> Aim of the task
Write out exactly, with no other output, the lines below from the one that contains "4) join A #" through the end.

> Listed records

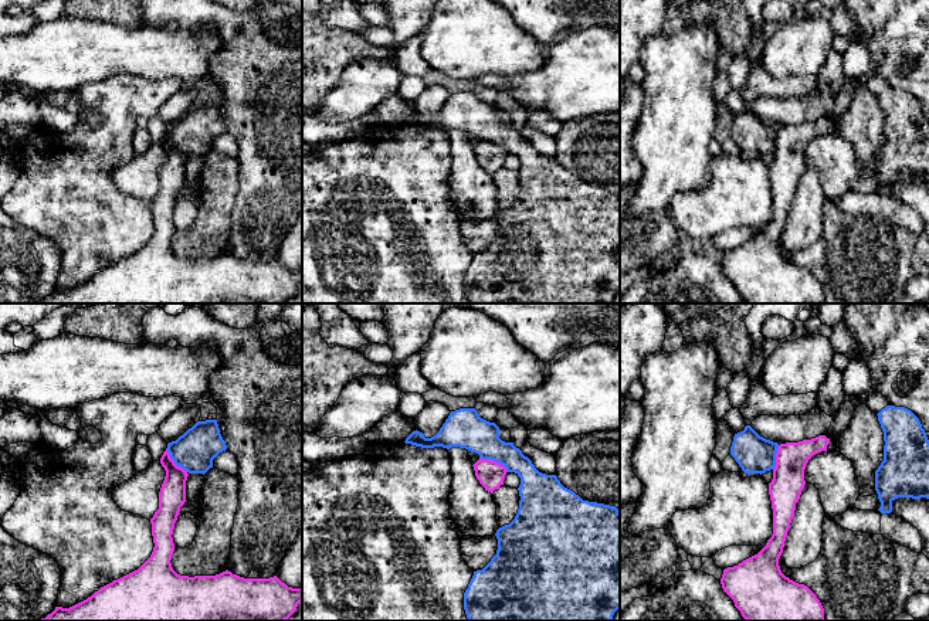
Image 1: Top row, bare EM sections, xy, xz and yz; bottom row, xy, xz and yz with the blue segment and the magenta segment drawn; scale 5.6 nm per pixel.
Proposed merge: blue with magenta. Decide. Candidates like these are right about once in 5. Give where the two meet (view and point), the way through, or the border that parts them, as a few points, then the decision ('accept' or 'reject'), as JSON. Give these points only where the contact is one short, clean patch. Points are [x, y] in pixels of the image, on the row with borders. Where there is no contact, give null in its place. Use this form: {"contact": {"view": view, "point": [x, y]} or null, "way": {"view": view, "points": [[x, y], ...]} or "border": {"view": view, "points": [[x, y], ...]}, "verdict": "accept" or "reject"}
{"contact": {"view": "xz", "point": [494, 460]}, "border": {"view": "xz", "points": [[480, 457], [498, 461], [508, 471]]}, "verdict": "reject"}

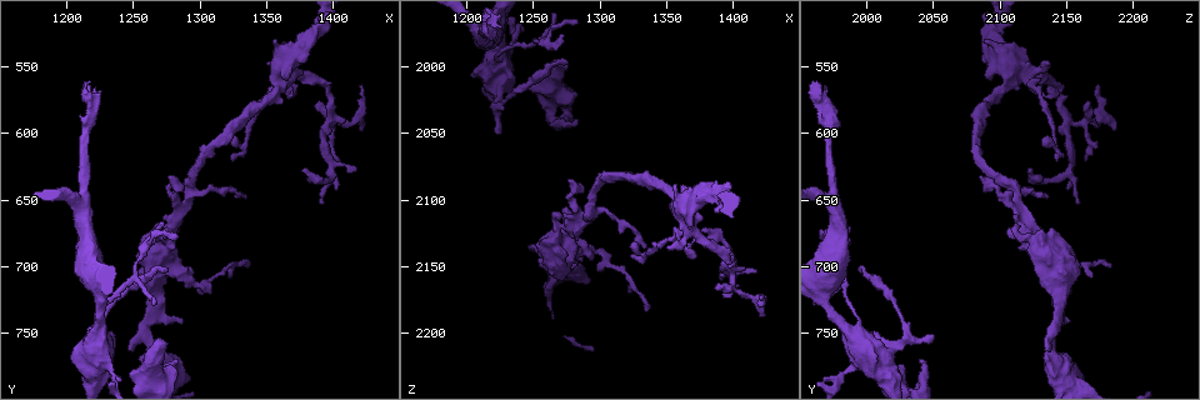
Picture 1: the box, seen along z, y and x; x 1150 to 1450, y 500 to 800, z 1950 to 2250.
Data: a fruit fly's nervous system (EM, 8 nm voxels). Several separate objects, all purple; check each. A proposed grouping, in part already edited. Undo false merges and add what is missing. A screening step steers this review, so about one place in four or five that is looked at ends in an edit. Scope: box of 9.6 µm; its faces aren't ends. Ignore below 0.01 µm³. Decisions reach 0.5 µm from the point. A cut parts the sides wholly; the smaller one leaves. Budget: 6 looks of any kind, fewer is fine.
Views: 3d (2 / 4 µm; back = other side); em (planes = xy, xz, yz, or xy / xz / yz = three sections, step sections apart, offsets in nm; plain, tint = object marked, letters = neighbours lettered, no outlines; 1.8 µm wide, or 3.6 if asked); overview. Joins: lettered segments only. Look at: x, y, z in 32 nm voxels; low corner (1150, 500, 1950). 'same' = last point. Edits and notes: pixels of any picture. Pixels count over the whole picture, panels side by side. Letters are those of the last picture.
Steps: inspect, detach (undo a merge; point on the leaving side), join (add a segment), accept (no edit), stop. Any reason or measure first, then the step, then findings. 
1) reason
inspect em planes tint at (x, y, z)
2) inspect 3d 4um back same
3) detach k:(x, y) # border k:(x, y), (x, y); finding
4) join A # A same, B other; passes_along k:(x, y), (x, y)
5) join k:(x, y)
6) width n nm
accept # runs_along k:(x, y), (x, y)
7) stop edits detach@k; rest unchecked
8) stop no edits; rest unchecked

free end
inspect em 3.6um planes letters at (1284, 772, 2040)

> Exercise answer
4) join A # A same, B other; passes_along k:(x, y), (x, y)
5) join k:(x, y)
6) width n nm
accept # runs_along k:(x, y), (x, y)
7) stop edits detach@k; rest unchecked
8) stop no edits; rest unchecked

free end
inspect em 3.6um planes letters at (1284, 772, 2040)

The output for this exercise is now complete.